İş kanunu bu konuda hiçbir tereddüde yer bırakmamaktadır. Kanun, 6 aydan az çalışan işçiye 2 haftalık, 6 hafta ile 1.5 yıl arasında çalışan işçiye 4 haftalık, 1.5 yıl ile 3 yıl arasında çalışan işçiye 6 haftalık, 3 yıldan fazla çalışmış işçiye ise 8 haftalık ihbar süresi verilmesi gerektiğini, süre verilmediği takdirde bu sürelere denk gelen brüt ücretin işçiye ödenmesini düzenlemiştir.

Süreli iş sözleşmelerinde ihbar tazminatı oluşur mu?

Kural olarak süreli iş sözleşmelerinde ihbar tazminatına hak kazanılmaz. Bununla beraber yapılan sözleşme her yıl yenileniyorsa, hatta Yargıtayın kesin tabiriyle üst üste 2 kez yenilenmişse, sözleşme her ne kadar süreli iş sözleşmesi olarak düzenlense de süresiz iş sözleşmesi olarak değerlendirilecek, işçi ihbar tazminatına hak kazanacaktır.

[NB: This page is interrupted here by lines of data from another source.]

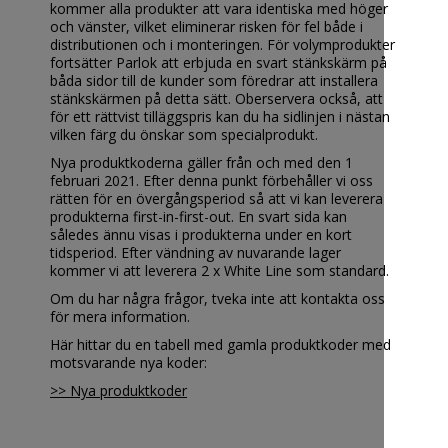
kommer alla produkter att vara identiska med höger
och vänster, vilket eliminerar risken för fel både i
distributionen och i monteringen. För volymprodukter
fortsätter Parlok att erbjuda en svart stänkskärm på
båda sidor till de kunder som föredrar att installera
stänkskärmen på detta sätt. Oberservera också, att
för ett rättvist tilläggspris kan du ha sidlinjen i nästan
vilken färg du önskar som specialprodukt.
Nya produktkoderna gäller från och med den 1
februari 2021. Efter denna punkt förbehåller vi oss
rätten för en övergångsperiod så att vi kan leverera
produkterna first-in-first-out. En svart sida kan
således ännu visas i produkterna under en kort
tidsperiod. Efter vändning av nuvarande lager
kommer vi att leverera 2 x White Line som standard.
Om du har några frågor, tveka inte att kontakta oss
för mera information.
Här hittar du en tabell med gamla produktkoder med
motsvarande nya koder:
>> Nya produktkoder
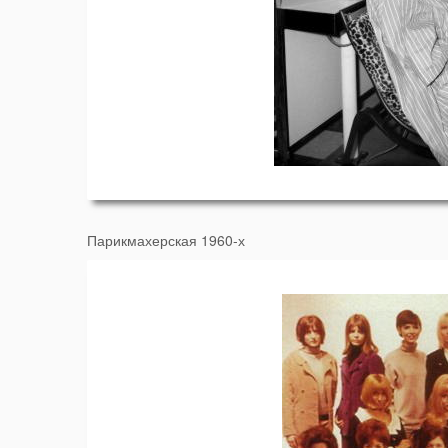
Парикмахерская 1960-х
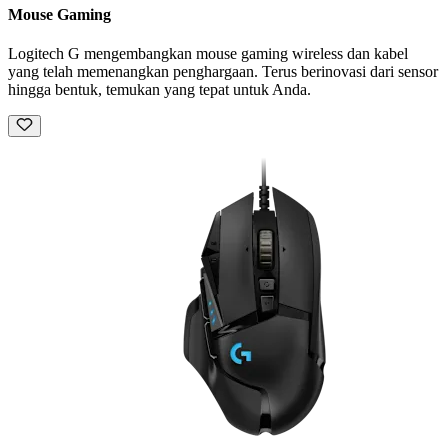
Mouse Gaming
Logitech G mengembangkan mouse gaming wireless dan kabel
yang telah memenangkan penghargaan. Terus berinovasi dari sensor
hingga bentuk, temukan yang tepat untuk Anda.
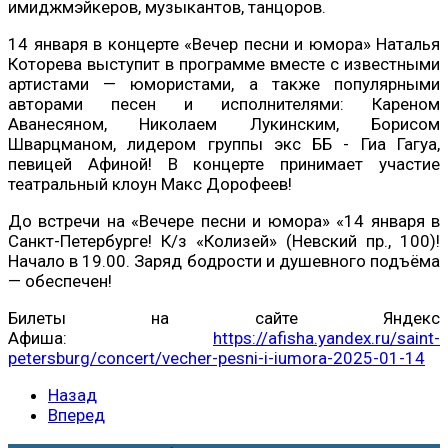
имиджмэйкеров, музыкантов, танцоров.
14 января в концерте «Вечер песни и юмора» Наталья
Которева выступит в программе вместе с известными
артистами — юмористами, а также популярными
авторами песен и исполнителями: Кареном
Аванесяном, Николаем Лукинским, Борисом
Шварцманом, лидером группы экс ББ - Гиа Гагуа,
певицей Афиной! В концерте принимает участие
театральный клоун Макс Дорофеев!
До встречи на «Вечере песни и юмора» «14 января в
Санкт-Петербурге! К/з «Колизей» (Невский пр., 100)!
Начало в 19.00. Заряд бодрости и душевного подъёма
— обеспечен!
Билеты на сайте Яндекс
Афиша:
https://afisha.yandex.ru/saint-
petersburg/concert/vecher-pesni-i-iumora-2025-01-14
Назад
Вперед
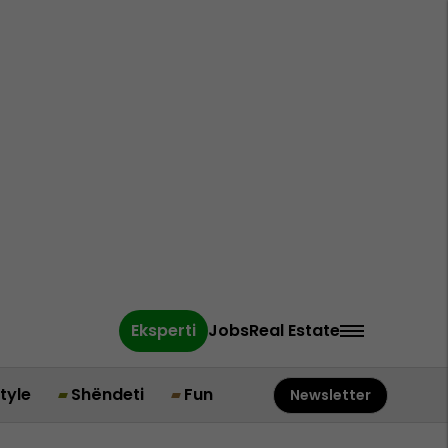
Eksperti
Jobs
Real Estate
style
Shëndeti
Fun
Newsletter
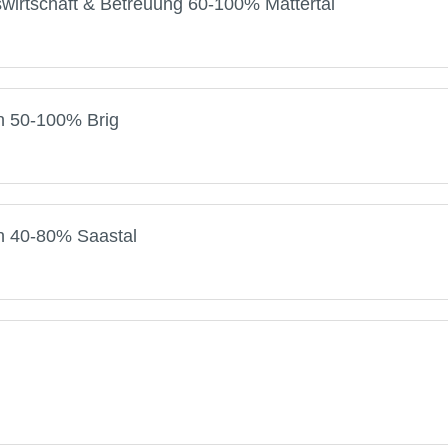
swirtschaft & Betreuung 60-100% Mattertal
on 50-100% Brig
on 40-80% Saastal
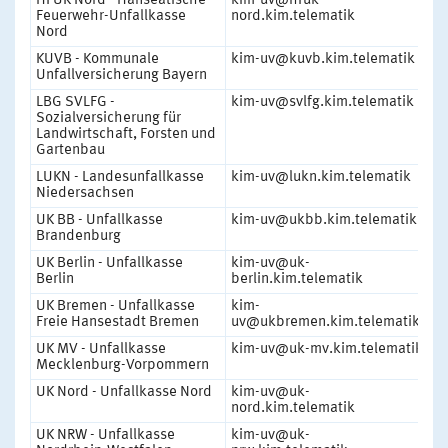
HFUK Nord - Hanseatische
kim-uv@hfuk-
1
Feuerwehr-Unfallkasse
nord.kim.telematik
Nord
KUVB - Kommunale
kim-uv@kuvb.kim.telematik
1
Unfallversicherung Bayern
LBG SVLFG -
kim-uv@svlfg.kim.telematik
1
Sozialversicherung für
Landwirtschaft, Forsten und
Gartenbau
LUKN - Landesunfallkasse
kim-uv@lukn.kim.telematik
1
Niedersachsen
UK BB - Unfallkasse
kim-uv@ukbb.kim.telematik
1
Brandenburg
UK Berlin - Unfallkasse
kim-uv@uk-
1
Berlin
berlin.kim.telematik
UK Bremen - Unfallkasse
kim-
1
Freie Hansestadt Bremen
uv@ukbremen.kim.telematik
UK MV - Unfallkasse
kim-uv@uk-mv.kim.telematik
1
Mecklenburg-Vorpommern
UK Nord - Unfallkasse Nord
kim-uv@uk-
1
nord.kim.telematik
UK NRW - Unfallkasse
kim-uv@uk-
1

Arabuluculuk dava şartı mıdır?

İş akdinden doğan tüm alacaklar gibi ihbar tazminatı istemli dava açmak için de arabuluculuk ön koşulu söz konusudur. Arabuluculuğa başvurulmadan açılan davalar reddedilir. Kaldı ki, arabuluculuk da etkin olmayan bir yöntem değildir. Birçok uyuşmazlık dava konusu olmadan çözülebilmektedir. Burada önemli olan husus, arabuluculuk görüşmelerinde avukat refakatinde olmak hatta mümkünse görüşmeyi tamamen avukata bırakmaktır. Zira işveren taraf avukatsız işçiye çoğu zaman hak edişlerinin çok daha küçük bir kısmını ödeyerek dosyayı kapatmakta, ciddi hak kayıpları söz konusu olmaktadır.